GOP teabagger candidate, Rand Paul (the son of Rep. Ron Paul), is now backing off of his earlier statement that he opposes the Civil Rights Act.
“As I have said in previous statements, sections of the Civil Rights Act were debated on Constitutional grounds when the legislation was passed. Those issues have been settled by federal courts in the intervening years.”Actually, the creep refused to respond to a direct question about whether he thinks the government had the right to force the integration of lunch counters:
Hours after the NPR interview, [Rachel] Maddow pressed Paul about whether lunch counters should have been desegregated, as activists campaigned for in the 1960s in the South. Paul declined to give a yes or no answer. Instead, he said he doesn't believe in discrimination, suggested the issue was abstract and raised the idea of who decides whether customers can bring weapons into restaurants.Abstract? It's the documented history of the American civil rights movement. It's not abstract at all.
And note that in a separate interview Paul again refuses to answer the question:
INTERVIEWER: Would you have voted for the Civil Rights Act of 1964?
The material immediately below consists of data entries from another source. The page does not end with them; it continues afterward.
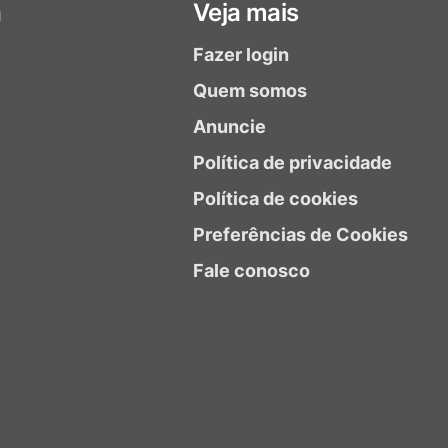
a
Veja mais
Fazer login
Quem somos
Anuncie
Política de privacidade
Política de cookies
Preferências de Cookies
Fale conosco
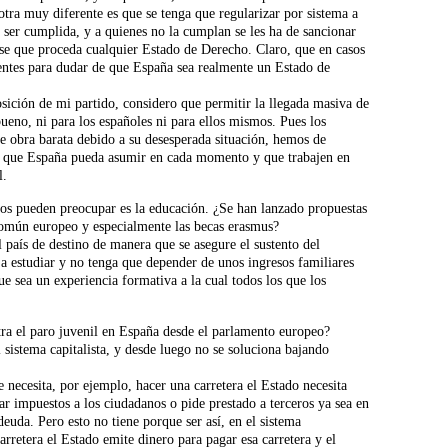
tra muy diferente es que se tenga que regularizar por sistema a
ra ser cumplida, y a quienes no la cumplan se les ha de sancionar
rse que proceda cualquier Estado de Derecho. Claro, que en casos
entes para dudar de que España sea realmente un Estado de
sición de mi partido, considero que permitir la llegada masiva de
ueno, ni para los españoles ni para ellos mismos. Pues los
e obra barata debido a su desesperada situación, hemos de
s que España pueda asumir en cada momento y que trabajen en
l.
os pueden preocupar es la educación. ¿Se han lanzado propuestas
común europeo y especialmente las becas erasmus?
l país de destino de manera que se asegure el sustento del
 a estudiar y no tenga que depender de unos ingresos familiares
que sea un experiencia formativa a la cual todos los que los
ra el paro juvenil en España desde el parlamento europeo?
sistema capitalista, y desde luego no se soluciona bajando
e necesita, por ejemplo, hacer una carretera el Estado necesita
rar impuestos a los ciudadanos o pide prestado a terceros ya sea en
deuda. Pero esto no tiene porque ser así, en el sistema
carretera el Estado emite dinero para pagar esa carretera y el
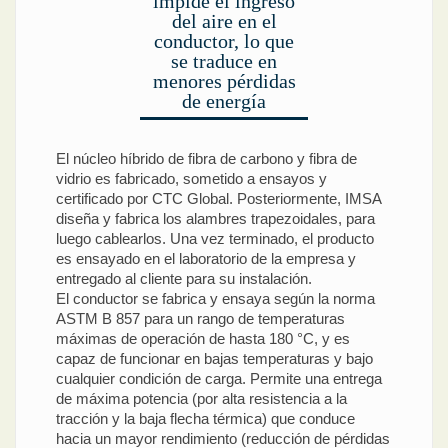
impide el ingreso
del aire en el
conductor, lo que
se traduce en
menores pérdidas
de energía
El núcleo híbrido de fibra de carbono y fibra de
vidrio es fabricado, sometido a ensayos y
certificado por CTC Global. Posteriormente, IMSA
diseña y fabrica los alambres trapezoidales, para
luego cablearlos. Una vez terminado, el producto
es ensayado en el laboratorio de la empresa y
entregado al cliente para su instalación.
El conductor se fabrica y ensaya según la norma
ASTM B 857 para un rango de temperaturas
máximas de operación de hasta 180 °C, y es
capaz de funcionar en bajas temperaturas y bajo
cualquier condición de carga. Permite una entrega
de máxima potencia (por alta resistencia a la
tracción y la baja flecha térmica) que conduce
hacia un mayor rendimiento (reducción de pérdidas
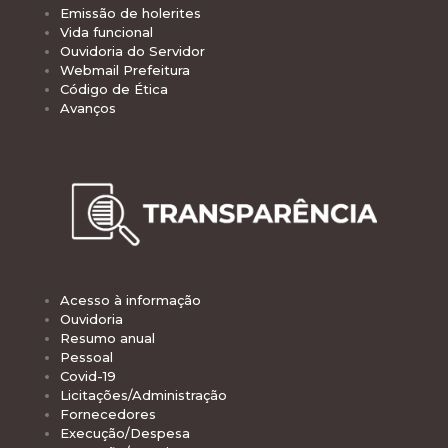
Emissão de holerites
Vida funcional
Ouvidoria do Servidor
Webmail Prefeitura
Código de Ética
Avanços
Acesso à informação
Ouvidoria
Resumo anual
Pessoal
Covid-19
Licitações/Administração
Fornecedores
Execução/Despesa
PAUL: I like the Civil Rights Act in the sense that it ended discrimination in all public domains, and I’m all in favor of that.
INTERVIEWER: But?
PAUL: You had to ask me the “but.” I don’t like the idea of telling private business owners—I abhor racism. I think it’s a bad business decision to exclude anybody from your restaurant—but, at the same time, I do believe in private ownership. But I absolutely think there should be no discrimination in anything that gets any public funding, and that’s most of what I think the Civil Rights Act was about in my mind.